Almost half of GP trainees in Northern Ireland expected to complete their training last year dropped out before completion, local GP leaders have said.
Speaking from this weekend’s annual regional LMCs conference, Northern Irish GPC chair Dr Tom Black said only 33 out of the 65 trainees expected to qualify into the profession in 2014 actually did so.
Dr Black, who called on the Department of Health, Social Services and Public Safety to bring in new strategies for the recruitment and retention of GPs, further warned that GP out-of-hours services are approaching ‘breaking point’ and are surviving only because of the ‘goodwill and professionalism of GPs’.

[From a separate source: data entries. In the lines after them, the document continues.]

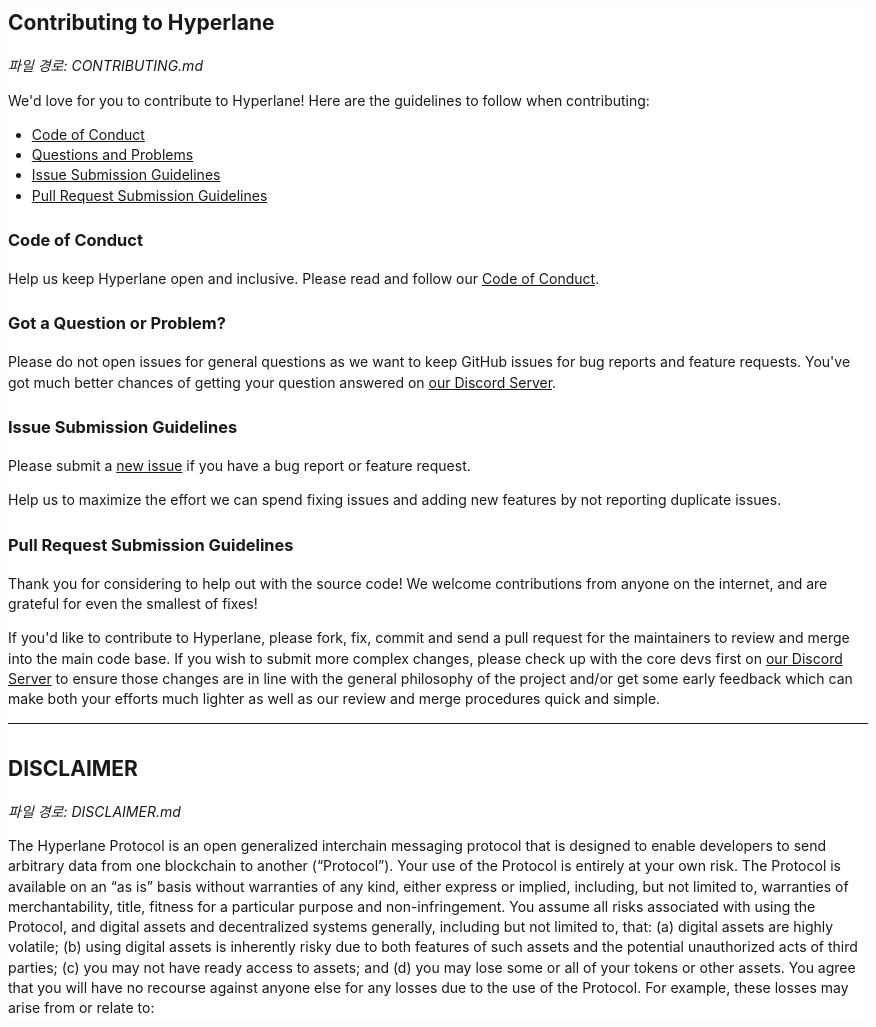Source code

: <a id="doc_2"></a>

## Contributing to Hyperlane

*파일 경로: CONTRIBUTING.md*

We'd love for you to contribute to Hyperlane! Here are the guidelines to follow when contributing:

- [Code of Conduct](#coc)
- [Questions and Problems](#question)
- [Issue Submission Guidelines](#submit)
- [Pull Request Submission Guidelines](#submit-pr)

### <a name="coc"></a> Code of Conduct

Help us keep Hyperlane open and inclusive. Please read and follow our [Code of Conduct][coc].

### <a name="question"></a> Got a Question or Problem?

Please do not open issues for general questions as we want to keep GitHub issues for bug reports
and feature requests. You've got much better chances of getting your question answered on
[our Discord Server][discord].

### <a name="submit"></a> Issue Submission Guidelines

Please submit a [new issue][github-new-issue] if you have a bug report or feature request.

Help us to maximize the effort we can spend fixing issues and adding new features by not reporting duplicate issues.

### <a name="submit-pr"></a> Pull Request Submission Guidelines

Thank you for considering to help out with the source code! We welcome contributions
from anyone on the internet, and are grateful for even the smallest of fixes!

If you'd like to contribute to Hyperlane, please fork, fix, commit and send a pull request
for the maintainers to review and merge into the main code base. If you wish to submit
more complex changes, please check up with the core devs first on [our Discord Server][discord]
to ensure those changes are in line with the general philosophy of the project and/or get
some early feedback which can make both your efforts much lighter as well as our review
and merge procedures quick and simple.

[coc]: https://github.com/hyperlane-xyz/hyperlane-monorepo/blob/main/CODE_OF_CONDUCT.md
[github-new-issue]: https://github.com/hyperlane-xyz/hyperlane-monorepo/issues/new
[discord]: https://discord.com/invite/KBD3aD78Bb

---

<a id="doc_3"></a>

## DISCLAIMER

*파일 경로: DISCLAIMER.md*

The Hyperlane Protocol is an open generalized interchain messaging protocol that is designed to enable developers to send arbitrary data from one blockchain to another (“Protocol”). Your use of the Protocol is entirely at your own risk.
The Protocol is available on an “as is” basis without warranties of any kind, either express or implied, including, but not limited to, warranties of merchantability, title, fitness for a particular purpose and non-infringement.
You assume all risks associated with using the Protocol, and digital assets and decentralized systems generally, including but not limited to, that:
(a) digital assets are highly volatile; (b) using digital assets is inherently risky due to both features of such assets and the potential unauthorized acts of third parties; (c) you may not have ready access to assets;
and (d) you may lose some or all of your tokens or other assets. You agree that you will have no recourse against anyone else for any losses due to the use of the Protocol. For example, these losses may arise from or relate to:

[gha]: https://github.com/hyperlane-xyz/hyperlane-monorepo/actions
[gha-badge]: https://github.com/PaulRBerg/prb-math/actions/workflows/ci.yml/badge.svg
[codecov-badge]: https://img.shields.io/codecov/c/github/hyperlane-xyz/hyperlane-monorepo
[foundry]: https://getfoundry.sh/
[foundry-badge]: https://img.shields.io/badge/Built%20with-Foundry-FFDB1C.svg
[license]: https://www.apache.org/licenses/LICENSE-2.0
[license-badge]: https://img.shields.io/badge/License-Apache-blue.svg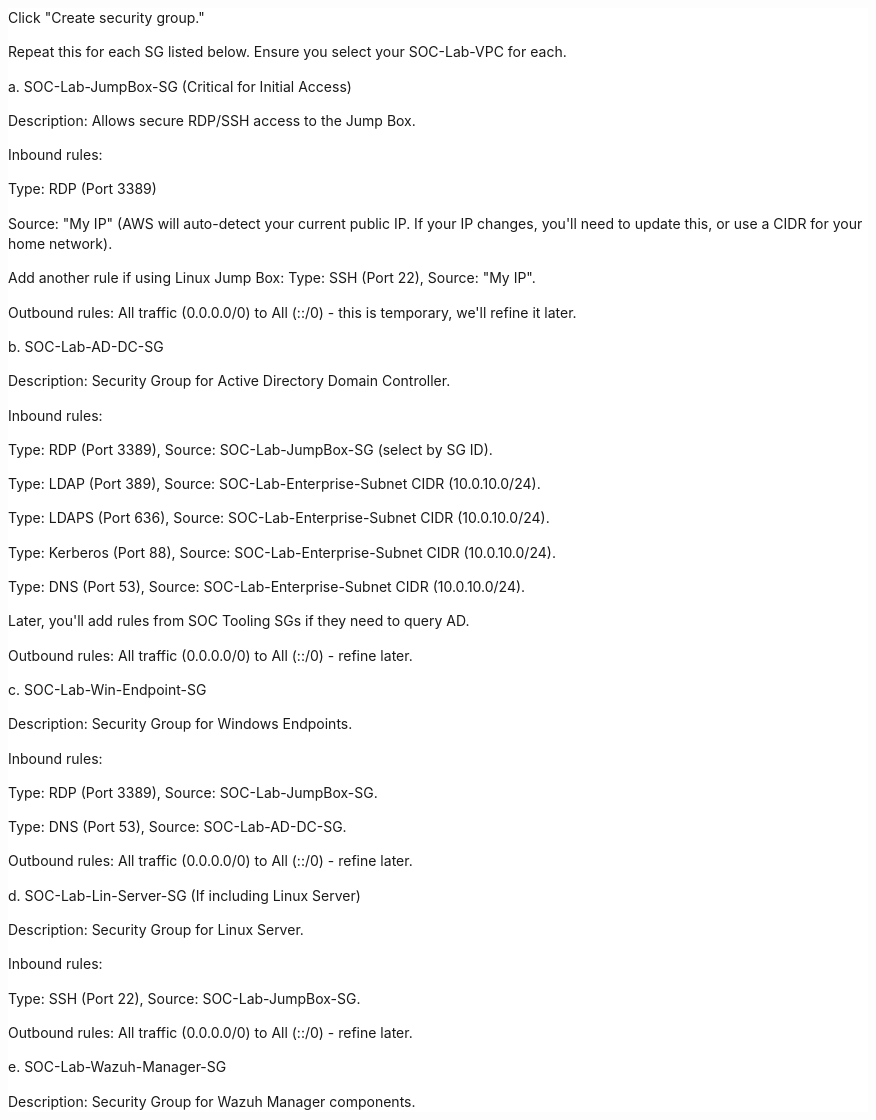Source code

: Click "Create security group."

Repeat this for each SG listed below. Ensure you select your SOC-Lab-VPC for each.

a. SOC-Lab-JumpBox-SG (Critical for Initial Access)

Description: Allows secure RDP/SSH access to the Jump Box.

Inbound rules:

Type: RDP (Port 3389)

Source: "My IP" (AWS will auto-detect your current public IP. If your IP changes, you'll need to update this, or use a CIDR for your home network).

Add another rule if using Linux Jump Box: Type: SSH (Port 22), Source: "My IP".

Outbound rules: All traffic (0.0.0.0/0) to All (::/0) - this is temporary, we'll refine it later.

b. SOC-Lab-AD-DC-SG

Description: Security Group for Active Directory Domain Controller.

Inbound rules:

Type: RDP (Port 3389), Source: SOC-Lab-JumpBox-SG (select by SG ID).

Type: LDAP (Port 389), Source: SOC-Lab-Enterprise-Subnet CIDR (10.0.10.0/24).

Type: LDAPS (Port 636), Source: SOC-Lab-Enterprise-Subnet CIDR (10.0.10.0/24).

Type: Kerberos (Port 88), Source: SOC-Lab-Enterprise-Subnet CIDR (10.0.10.0/24).

Type: DNS (Port 53), Source: SOC-Lab-Enterprise-Subnet CIDR (10.0.10.0/24).

Later, you'll add rules from SOC Tooling SGs if they need to query AD.

Outbound rules: All traffic (0.0.0.0/0) to All (::/0) - refine later.

c. SOC-Lab-Win-Endpoint-SG

Description: Security Group for Windows Endpoints.

Inbound rules:

Type: RDP (Port 3389), Source: SOC-Lab-JumpBox-SG.

Type: DNS (Port 53), Source: SOC-Lab-AD-DC-SG.

Outbound rules: All traffic (0.0.0.0/0) to All (::/0) - refine later.

d. SOC-Lab-Lin-Server-SG (If including Linux Server)

Description: Security Group for Linux Server.

Inbound rules:

Type: SSH (Port 22), Source: SOC-Lab-JumpBox-SG.

Outbound rules: All traffic (0.0.0.0/0) to All (::/0) - refine later.

e. SOC-Lab-Wazuh-Manager-SG

Description: Security Group for Wazuh Manager components.
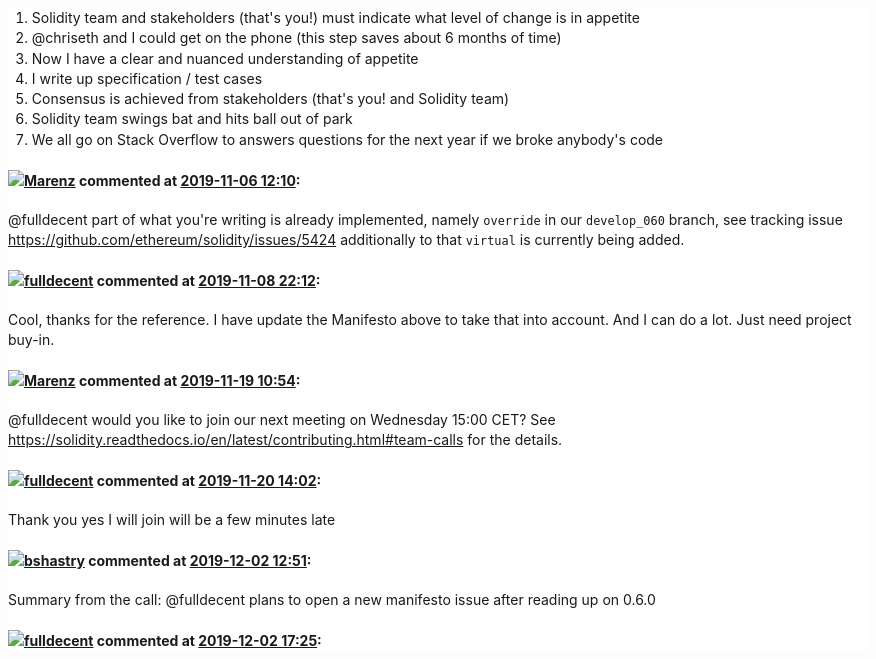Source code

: 1. Solidity team and stakeholders (that's you!) must indicate what level of change is in appetite
2. @chriseth and I could get on the phone (this step saves about 6 months of time)
3. Now I have a clear and nuanced understanding of appetite
4. I write up specification / test cases
5. Consensus is achieved from stakeholders (that's you! and Solidity team)
6.  Solidity team swings bat and hits ball out of park
7. We all go on Stack Overflow to answers questions for the next year if we broke anybody's code

#### <img src="https://avatars.githubusercontent.com/u/424752?u=2d50de05ec528b9b84f8b905a56e90669b0f8927&v=4" width="50">[Marenz](https://github.com/Marenz) commented at [2019-11-06 12:10](https://github.com/ethereum/solidity/pull/3729#issuecomment-550281819):

@fulldecent part of what you're writing is already implemented, namely `override` in our `develop_060` branch, see tracking issue https://github.com/ethereum/solidity/issues/5424 additionally to that `virtual` is currently being added.

#### <img src="https://avatars.githubusercontent.com/u/382183?u=499298f335f6f4f2b2498c3510275590dd8e67fc&v=4" width="50">[fulldecent](https://github.com/fulldecent) commented at [2019-11-08 22:12](https://github.com/ethereum/solidity/pull/3729#issuecomment-552009999):

Cool, thanks for the reference. I have update the Manifesto above to take that into account. And I can do a lot. Just need project buy-in.

#### <img src="https://avatars.githubusercontent.com/u/424752?u=2d50de05ec528b9b84f8b905a56e90669b0f8927&v=4" width="50">[Marenz](https://github.com/Marenz) commented at [2019-11-19 10:54](https://github.com/ethereum/solidity/pull/3729#issuecomment-555452152):

@fulldecent would you like to join our next meeting on Wednesday 15:00 CET? See https://solidity.readthedocs.io/en/latest/contributing.html#team-calls for the details.

#### <img src="https://avatars.githubusercontent.com/u/382183?u=499298f335f6f4f2b2498c3510275590dd8e67fc&v=4" width="50">[fulldecent](https://github.com/fulldecent) commented at [2019-11-20 14:02](https://github.com/ethereum/solidity/pull/3729#issuecomment-556015882):

Thank you yes I will join will be a few minutes late

#### <img src="https://avatars.githubusercontent.com/u/2388185?v=4" width="50">[bshastry](https://github.com/bshastry) commented at [2019-12-02 12:51](https://github.com/ethereum/solidity/pull/3729#issuecomment-560383162):

Summary from the call: @fulldecent plans to open a new manifesto issue after reading up on 0.6.0

#### <img src="https://avatars.githubusercontent.com/u/382183?u=499298f335f6f4f2b2498c3510275590dd8e67fc&v=4" width="50">[fulldecent](https://github.com/fulldecent) commented at [2019-12-02 17:25](https://github.com/ethereum/solidity/pull/3729#issuecomment-560495039):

He also reiterated demands to plug a £33m funding gap to bring GP funding in Northern Ireland in line with the rest of the UK, which were first made in a BMA report out last month.
Dr Black said: ‘We estimate that £33 million recurrent funding is required to bring us up to par with the rest of the UK. Our out of hours services for one, are grossly underfunded and are rapidly reaching breaking point. The reality is that the system is surviving currently on the goodwill and professionalism of GPs and this is just not sustainable long term.’
He added: ‘We also need the department to look at the recruitment and retention of GPs. Older GPs are increasingly opting for early retirement, whilst at the other end of the spectrum there are not enough GPs being trained to meet demand in Northern Ireland. Of the 65 GPs due to complete their training in 2014, just 33 did so.
‘We intend to work with the department, Health and Social Care Board, Northern Ireland Medical and Dental Training Agency and School of Medicine to develop a campaign to attract medical students and junior doctors into general practice.’